For the second year, Boehringer-Ingelheim Vetmedica Inc. (BIVI) partnered with the Beef Checkoff to offer beef quality assurance (BQA) certification or re-certification at no cost to producers from February 3 through April 15, 2014. This year, 7,732 beef and dairy producers took them up on the offer, saving $25 to $50 while participating in an educational program that adds value to their cattle and protects the industry. The certification total during the offer period was double the number from 2013, bringing the two-year total to 11,000 producers taking advantage of the free offer.

The Beef Quality Assurance (BQA) program, founded by the Beef Checkoff, has been in place since 1987. The educational program has contributed to steady improvement in multiple measures of beef quality, as documented in the National Beef Quality Audits (NBQA) conducted every five years since 1991.

There remains, however, considerable room for improvement in beef and dairy operations.

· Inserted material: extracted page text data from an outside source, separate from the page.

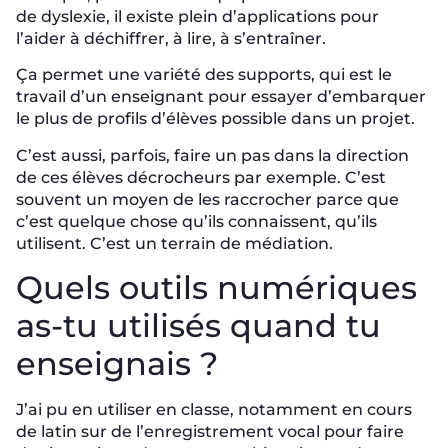
de dyslexie, il existe plein d’applications pour
l’aider à déchiffrer, à lire, à s’entraîner.
Ça permet une variété des supports, qui est le
travail d’un enseignant pour essayer d’embarquer
le plus de profils d’élèves possible dans un projet.
C’est aussi, parfois, faire un pas dans la direction
de ces élèves décrocheurs par exemple. C’est
souvent un moyen de les raccrocher parce que
c’est quelque chose qu’ils connaissent, qu’ils
utilisent. C’est un terrain de médiation.
Quels outils numériques
as-tu utilisés quand tu
enseignais ?
J’ai pu en utiliser en classe, notamment en cours
de latin sur de l’enregistrement vocal pour faire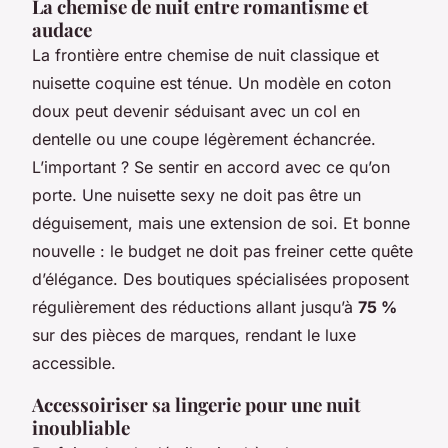
La chemise de nuit entre romantisme et
audace
La frontière entre chemise de nuit classique et
nuisette coquine est ténue. Un modèle en coton
doux peut devenir séduisant avec un col en
dentelle ou une coupe légèrement échancrée.
L’important ? Se sentir en accord avec ce qu’on
porte. Une nuisette sexy ne doit pas être un
déguisement, mais une extension de soi. Et bonne
nouvelle : le budget ne doit pas freiner cette quête
d’élégance. Des boutiques spécialisées proposent
régulièrement des réductions allant jusqu’à
75 %
sur des pièces de marques, rendant le luxe
accessible.
Accessoiriser sa lingerie pour une nuit
inoubliable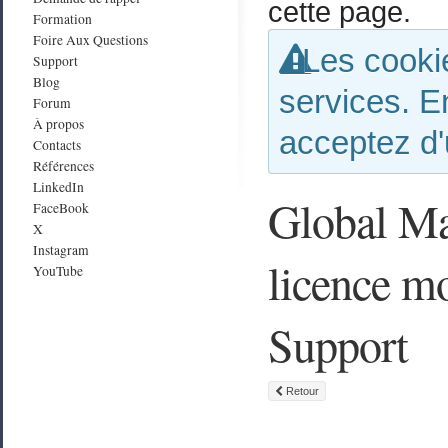
cette page.
Formation
Foire Aux Questions
Les cookie
Support
Blog
services. E
Forum
À propos
acceptez d'
Contacts
Références
LinkedIn
Global Ma
FaceBook
X
Instagram
licence m
YouTube
Support
Retour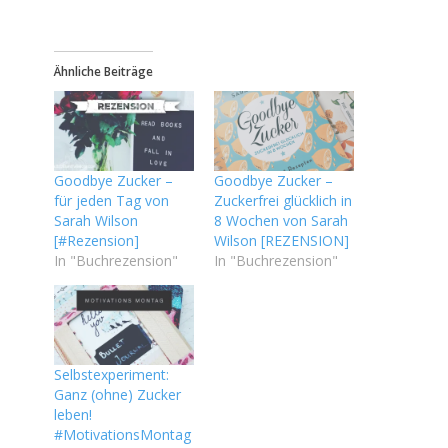
Ähnliche Beiträge
Goodbye Zucker –
Goodbye Zucker –
für jeden Tag von
Zuckerfrei glücklich in
Sarah Wilson
8 Wochen von Sarah
[#Rezension]
Wilson [REZENSION]
In "Buchrezension"
In "Buchrezension"
Selbstexperiment:
Ganz (ohne) Zucker
leben!
#MotivationsMontag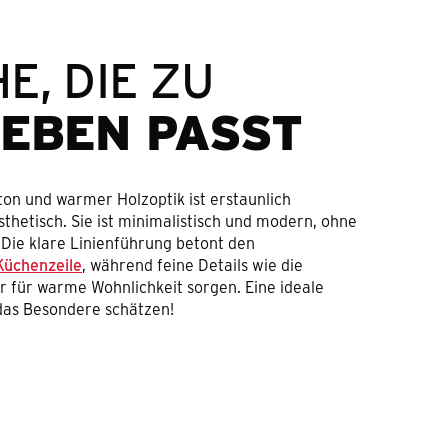
E, DIE ZU
LEBEN PASST
on und warmer Holzoptik ist erstaunlich
hetisch. Sie ist minimalistisch und modern, ohne
. Die klare Linienführung betont den
Küchenzeile
, während feine Details wie die
 für warme Wohnlichkeit sorgen. Eine ideale
 das Besondere schätzen!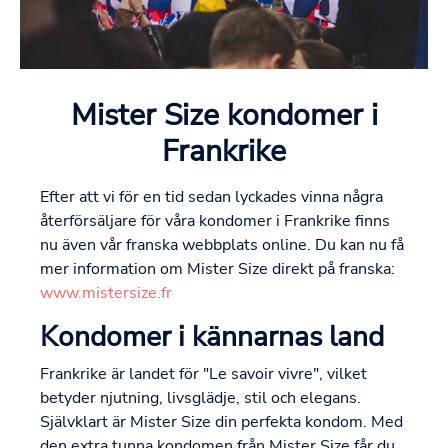
Mister Size kondomer i
Frankrike
Efter att vi för en tid sedan lyckades vinna några
återförsäljare för våra kondomer i Frankrike finns
nu även vår franska webbplats online. Du kan nu få
mer information om Mister Size direkt på franska:
www.mistersize.fr
Kondomer i kännarnas land
Frankrike är landet för "Le savoir vivre", vilket
betyder njutning, livsglädje, stil och elegans.
Självklart är Mister Size din perfekta kondom. Med
den extra tunna kondomen från Mister Size får du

The BQA program has continued to evolve, incorporating training and assessments for animal care and handling, transportation and other topics. The program has needed to evolve, as consumer perceptions of what constitutes beef quality change and become more refined. In the 1991 NBQA, the primary concerns related to beef attributes such as external fat and injection-site lesions. In the 2011 NBQA, top concerns included food safety and how and where cattle were raised.

It is important to note that the BQA program applies to dairy producers as well as to “beef” operations. Diary steers go directly into beef-production systems of course, and cull cows also end up as someone’s fast-food hamburger or budget steak. But more participation is needed across the board. The 2011 NBQA found that while 53 percent of cow-calf producers and 68 percent of feedlots use BQA protocols to influence quality, just 28 percent of dairies report doing so. Fewer than half – 44.4 percent of dairy respondents reported attending an educational program that taught BQA principles.

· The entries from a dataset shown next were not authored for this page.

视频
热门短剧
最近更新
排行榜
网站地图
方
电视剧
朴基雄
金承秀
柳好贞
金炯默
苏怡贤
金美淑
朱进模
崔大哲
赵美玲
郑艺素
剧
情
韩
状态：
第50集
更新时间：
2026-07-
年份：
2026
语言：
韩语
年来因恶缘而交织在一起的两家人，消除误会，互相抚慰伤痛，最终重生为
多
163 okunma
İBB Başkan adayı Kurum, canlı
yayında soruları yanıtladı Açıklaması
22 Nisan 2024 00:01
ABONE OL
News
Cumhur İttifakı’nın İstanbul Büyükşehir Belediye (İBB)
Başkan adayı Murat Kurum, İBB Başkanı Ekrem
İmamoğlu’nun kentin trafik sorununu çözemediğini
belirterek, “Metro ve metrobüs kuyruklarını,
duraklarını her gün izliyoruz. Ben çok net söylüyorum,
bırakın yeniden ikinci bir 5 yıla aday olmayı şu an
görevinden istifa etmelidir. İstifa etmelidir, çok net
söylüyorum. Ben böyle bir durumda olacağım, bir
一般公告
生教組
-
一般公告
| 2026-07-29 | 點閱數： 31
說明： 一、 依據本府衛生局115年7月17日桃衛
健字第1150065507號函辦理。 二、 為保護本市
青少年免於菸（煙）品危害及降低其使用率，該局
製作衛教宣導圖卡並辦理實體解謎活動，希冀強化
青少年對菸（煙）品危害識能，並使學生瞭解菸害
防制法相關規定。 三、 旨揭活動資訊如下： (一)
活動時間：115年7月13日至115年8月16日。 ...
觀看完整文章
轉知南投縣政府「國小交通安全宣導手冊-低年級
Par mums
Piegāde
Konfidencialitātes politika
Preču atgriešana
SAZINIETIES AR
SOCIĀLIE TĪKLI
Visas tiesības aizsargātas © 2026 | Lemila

Just 46.4 percent of dairy respondents indicated they preferred to place injections in the neck area as compared to an overall 87 percent of beef producers. Asked where they administer injections, 84.2 percent overall said subcutaneous while 15.8 percent said intramuscular (IM). Among dairy respondents, about half said they use IM injections.

Overall, 95 percent of to the 2011 NBQA respondents said that they “always” or “usually” verify that they followed the proper withdrawal times for animal-health products. Among the dairy sector, that percentage dropped to 93 percent. In either case, there clearly is room for improvement.

Veterinarians are in a key position to encourage their clients to participate in BQA training and become certified, and to work through their state’s BQA coordinator to arrange training sessions in their communities. Training modules also are available online.